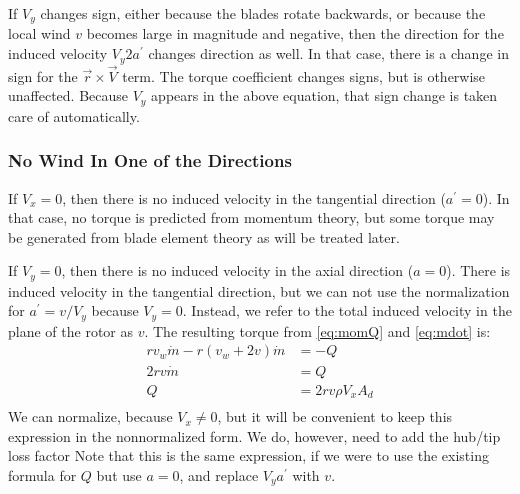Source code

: \documentclass{article}
\begin{document}
If $V_y$ changes sign, either because the blades rotate backwards, or because the local wind $v$ becomes large in magnitude and negative, then the direction for the induced velocity $V_y 2 a^\prime$ changes direction as well.  In that case, there is a change in sign for the $\vec{r} \times \vec{V}$ term.  The torque coefficient changes signs, but is otherwise unaffected.  Because $V_y$ appears in the above equation, that sign change is taken care of automatically.

\subsubsection{No Wind In One of the Directions}

If $V_x = 0$, then there is no induced velocity in the tangential direction ($a^\prime = 0$).  In that case, no torque is predicted from momentum theory, but some torque may be generated from blade element theory as will be treated later.

If $V_y = 0$, then there is no induced velocity in the axial direction ($a = 0$).  There is induced velocity in the tangential direction, but we can not use the normalization for $a^\prime = v/V_y$ because $V_y = 0$.  Instead, we refer to the total induced velocity in the plane of the rotor as $v$.  The resulting torque from \cref{eq:momQ} and \cref{eq:mdot} is:
\begin{equation}
    \begin{aligned}
        r v_w \dot{m} - r (v_w + 2 v) \dot{m} &= -Q\\
        2 r v \dot{m} &= Q\\
        Q &= 2 r v \rho V_x A_d\\
    \end{aligned}
\end{equation}
We can normalize, because $V_x \ne 0$, but it will be convenient to keep this expression in the nonnormalized form.  We do, however, need to add the hub/tip loss factor
Note that this is the same expression, if we were to use the existing formula for $Q$ but use $a = 0$, and replace $V_y a^\prime$ with $v$.
\end{document}
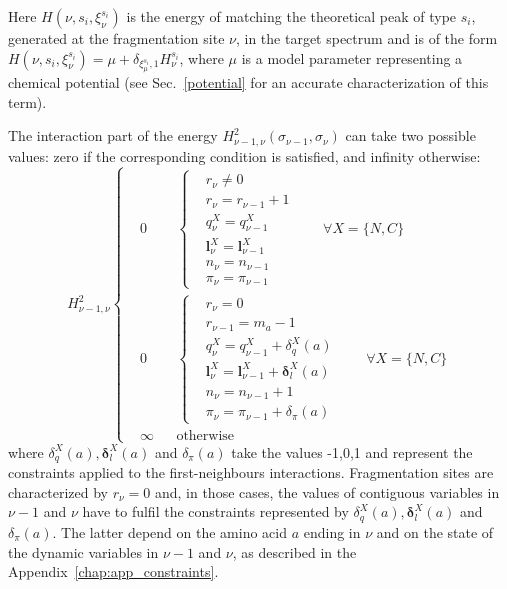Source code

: Here $H(\nu,s_i,\xi_\nu^{s_i})$ is the energy of matching the theoretical peak
of type $s_i$, generated at the fragmentation site $\nu$, in the target spectrum and is
of the form $H(\nu,s_i,\xi_\nu^{s_i})=\mu+\delta_{\xi_\mu^{s_i},1}H_\nu^{s_i}$,
where $\mu$ is a model parameter representing a chemical potential (see
Sec.~\ref{potential} for an accurate characterization of this term).

The interaction part of the energy $H^2_{\nu-1,\nu}(\sigma_{\nu-1},\sigma_\nu)$
can take two possible values: zero if the corresponding condition is satisfied, and infinity
otherwise:
\begin{equation}
H^2_{\nu-1,\nu}
\left\{
\begin{aligned}
&0 && 
\left\{
\begin{aligned}
&r_\nu\ne0\\
&r_\nu=r_{\nu-1}+1\\
&q^X_\nu=q^X_{\nu-1}\\
&{\bm l}^X_\nu={\bm l}^X_{\nu-1}\\
&n_\nu=n_{\nu-1}\\
&\pi_\nu=\pi_{\nu-1}
\end{aligned}
\right.\qquad\forall X=\{N,C\}\\
&0 && 
\left\{
\begin{aligned}
&r_\nu=0\\
&r_{\nu-1}=m_{a}-1\\
&q^X_\nu=q^X_{\nu-1}+\delta_q^X(a)\\
&{\bm l}^X_\nu={\bm l}^X_{\nu-1}+{\bm\delta}_l^X(a)\\
&n_\nu=n_{\nu-1}+1\\
&\pi_\nu=\pi_{\nu-1}+\delta_\pi(a)
\end{aligned}
\right.\qquad\forall X=\{N,C\}\\
&\infty && \text{otherwise}
\end{aligned}
\right.
\label{eq:h2}
\end{equation}
where $\delta_q^X(a),\bm \delta_l^X(a)$ and $\delta_\pi(a)$ take the values -1,0,1
and represent the
constraints applied to the first-neighbours interactions.
Fragmentation sites are characterized by $r_\nu=0$ and, in those cases, the
values of contiguous variables in $\nu-1$ and $\nu$ have to fulfil 
the constraints represented by $\delta_q^X(a),\bm \delta_l^X(a)$ and $\delta_\pi(a)$.
The latter depend on the amino acid $a$ ending in $\nu$ and on the
state of the dynamic variables in $\nu-1$ and $\nu$, as described
in the Appendix~\ref{chap:app_constraints}.


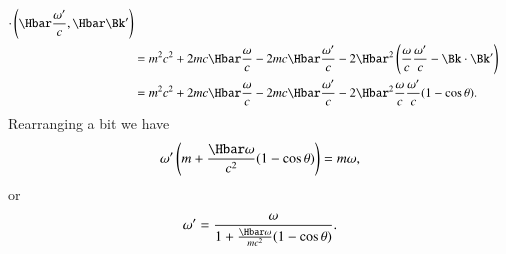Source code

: {\begin{equation}
\begin{aligned}
\cdot \left(\Hbar \frac{\omega'}{c}, \Hbar \Bk' \right) \\
&=
m^2 c^2 + 2 m c \Hbar \frac{\omega}{c} - 2 m c \Hbar \frac{\omega'}{c}
- 2\Hbar^2 \left(
\frac{\omega}{c} \frac{\omega'}{c}
-
\Bk \cdot \Bk'
\right) \\
&=
m^2 c^2 + 2 m c \Hbar \frac{\omega}{c} - 2 m c \Hbar \frac{\omega'}{c}
- 2\Hbar^2
\frac{\omega}{c} \frac{\omega'}{c} (1 - \cos\theta).
\end{aligned}
\end{equation}
%
Rearranging a bit we have
%
\begin{equation}\label{eqn:relativisticElectrodynamicsExamReflection:430}
\omega' \left( m + \frac{\Hbar \omega}{c^2} ( 1 - \cos\theta ) \right) = m \omega,
\end{equation}
or
\begin{equation}\label{eqn:relativisticElectrodynamicsExamReflection:450}
\omega' = \frac{\omega}{
1 + \frac{\Hbar \omega}{m c^2} ( 1 - \cos\theta )
}.
\end{equation}
} %
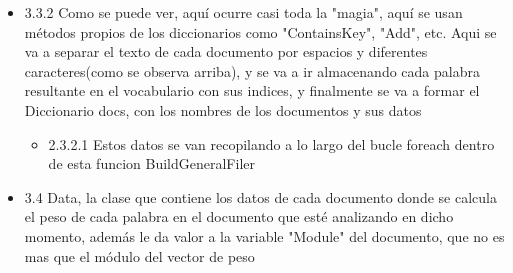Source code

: \documentclass{article}
\begin{document}
\begin{enumerate}
\begin{itemize}
            \begin{figure}
            \end{figure}[h]
            \newpage
            \item 3.3.2 Como se puede ver, aquí ocurre casi toda la "magia", aquí se usan métodos propios de los diccionarios como "ContainsKey", "Add", etc. Aqui se va a separar el texto de cada documento por espacios y diferentes caracteres(como se observa arriba), y se va a ir almacenando cada palabra resultante en el vocabulario con sus indices, y finalmente se va a formar el Diccionario docs, con los nombres de los documentos y sus datos
            \begin{itemize}
                \item 2.3.2.1 Estos datos se van recopilando a lo largo del bucle foreach dentro de esta funcion BuildGeneralFiler
            \end{itemize}

            \item 3.4 Data, la clase que contiene los datos de cada documento donde se calcula el peso de cada palabra en el documento que esté analizando en dicho momento, además le da valor a la variable "Module" del documento, que no es mas que el módulo del vector de peso
            

\end{itemize}
\end{enumerate}
\end{document}
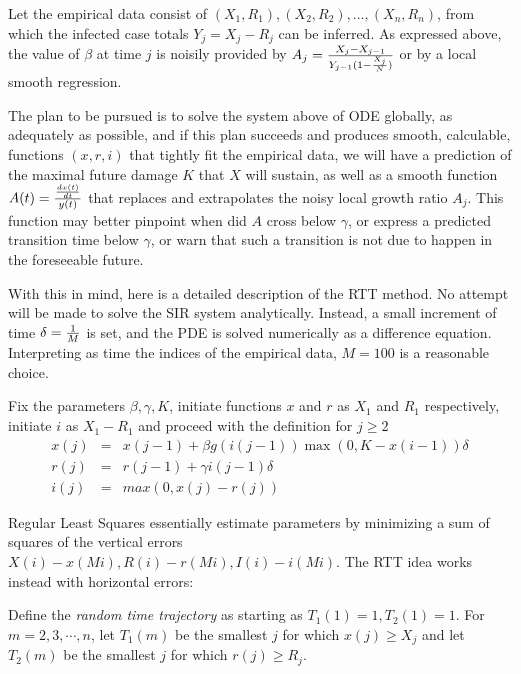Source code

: \documentclass{article}
\begin{document}
\bigskip

Let the empirical data consist of $(X_1,R_1), (X_2,R_2), \dots, (X_n, R_n)$, from which the infected case totals $Y_j=X_j-R_j$ can be inferred. As expressed above, the value of $\beta$ at time $j$ is noisily provided by $A_j={{X_j-X_{j-1}} \over {Y_{j-1}(1-{{X_j} \over N})}}$ or by a local smooth regression.

The plan to be pursued is to solve the system above of ODE globally, as adequately as possible, and if this plan succeeds and produces smooth, calculable, functions $(x,r,i)$ that tightly fit the empirical data, we will have a prediction of the maximal future damage $K$ that $X$ will sustain, as well as a smooth function $A(t)={{{dx(t)} \over {dt}} \over {y(t)}}$ that replaces and extrapolates the noisy local growth ratio $A_j$. This function may better pinpoint when did $A$ cross below $\gamma$, or express a predicted transition time below $\gamma$, or warn that such a transition is not due to happen in the foreseeable future.

\bigskip

With this in mind, here is a detailed description of the RTT method. No attempt will be made to solve the SIR system analytically. Instead, a small increment of time $\delta={1 \over M}$ is set, and the PDE is solved numerically as a difference equation. Interpreting as time the indices of the empirical data, $M=100$ is a reasonable choice.

Fix the parameters $\beta, \gamma, K$, initiate functions $x$ and $r$ as $X_1$ and $R_1$ respectively, initiate $i$ as $X_1-R_1$ and proceed with the definition for $j \ge 2$
\begin{eqnarray}
x(j)&=&x(j-1)+\beta g(i(j-1))\max(0,K-x(i-1)) \delta \nonumber \\
r(j)&=&r(j-1)+\gamma i(j-1) \delta \nonumber \\
i(j)&=&max(0,x(j)-r(j)) \label{thesolution}
\end{eqnarray}

Regular Least Squares essentially estimate parameters by minimizing a sum of squares of the vertical errors $X(i)-x(M i), R(i)-r(M i), I(i)-i(M i)$. The RTT idea works instead with horizontal errors:

\bigskip

Define the {\em random time trajectory} as starting as $T_1(1)=1, T_2(1)=1$. For $m=2,3,\cdots,n$, let $T_1(m)$ be the smallest $j$ for which $x(j) \ge X_j$ and let $T_2(m)$ be the smallest $j$ for which $r(j) \ge R_j$.
\end{document}
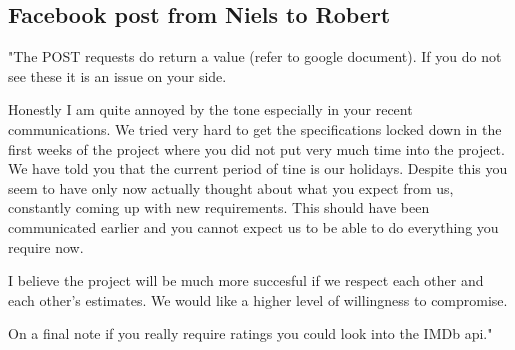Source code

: \subsection{Facebook post from Niels to Robert}
\label{app:enough}
"The POST requests do return a value (refer to google document). If you do not
see these it is an issue on your side.

Honestly I am quite annoyed by the tone especially in your recent
communications. We tried very hard to get the specifications locked down in the
first weeks of the project where you did not put very much time into the
project. We have told you that the current period of tine is our holidays.
Despite this you seem to have only now actually thought about what you expect
from us, constantly coming up with new requirements. This should have been
communicated earlier and you cannot expect us to be able to do everything you
require now.

I believe the project will be much more succesful if we respect each other and
each other's estimates. We would like a higher level of willingness to
compromise.

On a final note if you really require ratings you could look into the IMDb api."
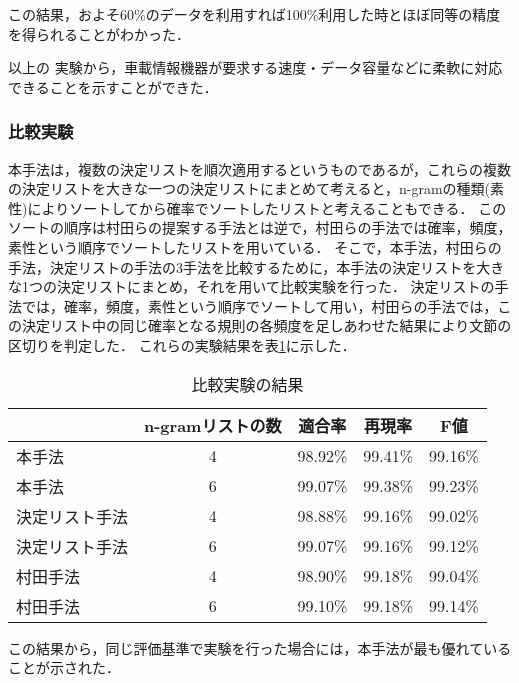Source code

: この結果，およそ60\%のデータを利用すれば100\%利用した時とほぼ同等の精度を得られることがわかった．

以上の
実験から，車載情報機器が要求する速度・データ容量などに柔軟に対応できることを示すことができた．


\subsubsection{比較実験}\label{subsubsec:比較実験}

本手法は，複数の決定リストを順次適用するというものであるが，これらの複数の決定リストを大きな一つの決定リストにまとめて考えると，n-gramの種類(素性)によりソートしてから確率でソートしたリストと考えることもできる．
このソートの順序は村田らの提案する手法とは逆で，村田らの手法では確率，頻度，素性という順序でソートしたリストを用いている．
そこで，本手法，村田らの手法，決定リストの手法の3手法を比較するために，本手法の決定リストを大きな1つの決定リストにまとめ，それを用いて比較実験を行った．
決定リストの手法では，確率，頻度，素性という順序でソートして用い，村田らの手法では，この決定リスト中の同じ確率となる規則の各頻度を足しあわせた結果により文節の区切りを判定した．
これらの実験結果を表\ref{tab:比較実験}に示した．

\begin{table}
  \begin{center}
    \caption{比較実験の結果}
    
    
    
    \label{tab:比較実験}
    \begin{tabular}{l|c|c|c|c}
      & n-gramリストの数 & 適合率  & 再現率  & F値\\
      \hline
      本手法         & 4 & 98.92\% & 99.41\% & 99.16\%\\
      本手法         & 6 & 99.07\% & 99.38\% & 99.23\%\\
      決定リスト手法 & 4 & 98.88\% & 99.16\% & 99.02\%\\
      決定リスト手法 & 6 & 99.07\% & 99.16\% & 99.12\%\\
      村田手法       & 4 & 98.90\% & 99.18\% & 99.04\%\\
      村田手法       & 6 & 99.10\% & 99.18\% & 99.14\%\\
    \end{tabular}
  \end{center}
\end{table}

この結果から，同じ評価基準で実験を行った場合には，本手法が最も優れていることが示された．



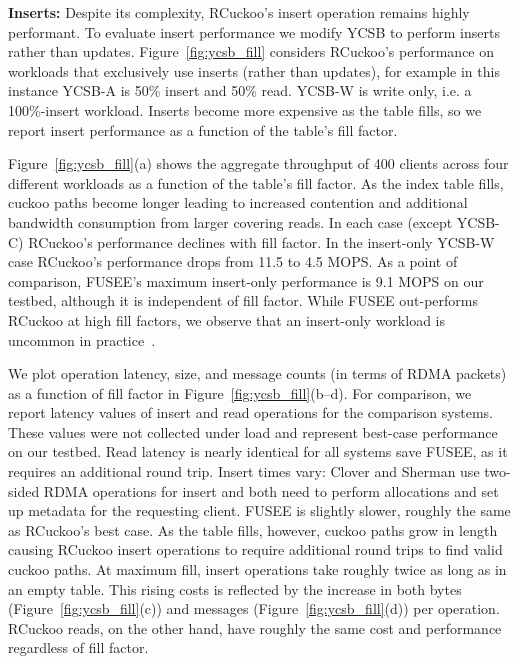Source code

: \textbf{Inserts:}
Despite its complexity, RCuckoo's insert operation remains highly
performant.  To evaluate insert performance we modify YCSB to perform
inserts rather than updates.  Figure~\ref{fig:ycsb_fill} considers
RCuckoo's performance on workloads that exclusively use inserts (rather than
updates), for example in this instance YCSB-A is 50\% insert and 50\%
read. YCSB-W is write only, i.e. a 100\%-insert workload.  Inserts become
more expensive as the table fills, so we report insert performance as
a function of the table's fill factor.

Figure~\ref{fig:ycsb_fill}(a) shows the aggregate throughput
of 400 clients across four different workloads as a function
of the table's fill factor.  As the index table fills,
cuckoo paths become longer leading to increased contention
and additional bandwidth consumption from larger covering
reads. In each case (except YCSB-C) RCuckoo's performance
declines with fill factor. In the insert-only YCSB-W case
RCuckoo's performance drops from 11.5 to 4.5 MOPS.  As a
point of comparison, FUSEE's maximum insert-only performance
is 9.1 MOPS on our testbed, although it is independent of
fill factor.  While FUSEE out-performs RCuckoo at high fill
factors, we observe that an insert-only workload is uncommon
in practice~\cite{facebook-memcached}.

We plot operation latency, size, and message counts (in
terms of RDMA packets) as a function of fill factor in
Figure~\ref{fig:ycsb_fill}(b--d).  For comparison, we report
latency values of insert and read operations for the
comparison systems. These values were not collected under
load and represent best-case performance on our testbed.
Read latency is nearly identical for all systems save FUSEE,
as it requires an additional round trip.  Insert times vary:
Clover and Sherman use two-sided RDMA operations for insert
and both need to perform allocations and set up metadata for
the requesting client.  FUSEE is slightly slower, roughly
the same as RCuckoo's best case.  As the table fills,
however, cuckoo paths grow in length causing RCuckoo insert
operations to require additional round trips to find valid
cuckoo paths.  At maximum fill, insert operations take
roughly twice as long as in an empty table. This rising costs
is reflected by the increase in both bytes (Figure~\ref{fig:ycsb_fill}(c)) and messages (Figure~\ref{fig:ycsb_fill}(d)) per
operation.  RCuckoo reads, on the other hand, have roughly
the same cost and performance regardless of fill factor.


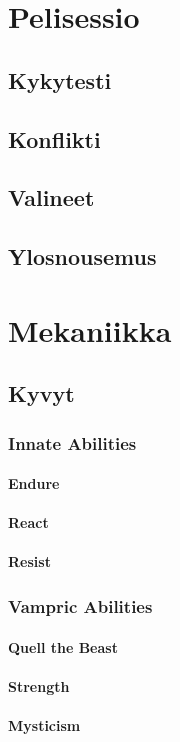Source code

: \documentclass[a4paper, 12pt, finnish]{article}
\begin{document}
{\section{Pelisessio}
	\subsection{Kykytesti}
	\subsection{Konflikti}
	\subsection{Valineet}
	\subsection{Ylosnousemus}
\section{Mekaniikka}
	\subsection{Kyvyt}
		\subsubsection{Innate Abilities}
			\paragraph{Endure}
			\paragraph{React}
			\paragraph{Resist}
		\subsubsection{Vampric Abilities}
			\paragraph{Quell the Beast}
			\paragraph{Strength}
			\paragraph{Mysticism}
}
\end{document}
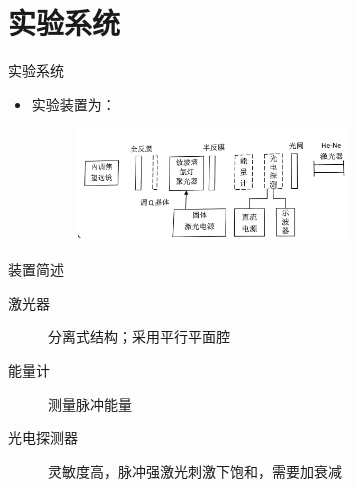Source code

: \documentclass{beamer}
\begin{document}
% 
\section{实验系统}
\begin{frame}{实验系统}
  \begin{itemize}
    \item 实验装置为：
    \begin{figure}
      \includegraphics[height=3cm,width=7.5cm]{images/6.jpg}
      \label{fg2}
    \end{figure}
  \end{itemize}
  

\begin{block}{装置简述}
  \begin{description}
    \item[激光器] 分离式结构；采用平行平面腔  
    \item[能量计] 测量脉冲能量
    \item[光电探测器] 灵敏度高，脉冲强激光刺激下饱和，需要加衰减
  \end{description}
\end{block}
  
\end{frame}
\end{document}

---*---

(REQUIRED ACTION) What lines above contain "were"? Copy them out.

(EXERCISE RESULT)
Note that this is the same expression, if we were to use the existing formula for $Q$ but use $a = 0$, and replace $V_y a^\prime$ with $v$.
comparison systems. These values were not collected under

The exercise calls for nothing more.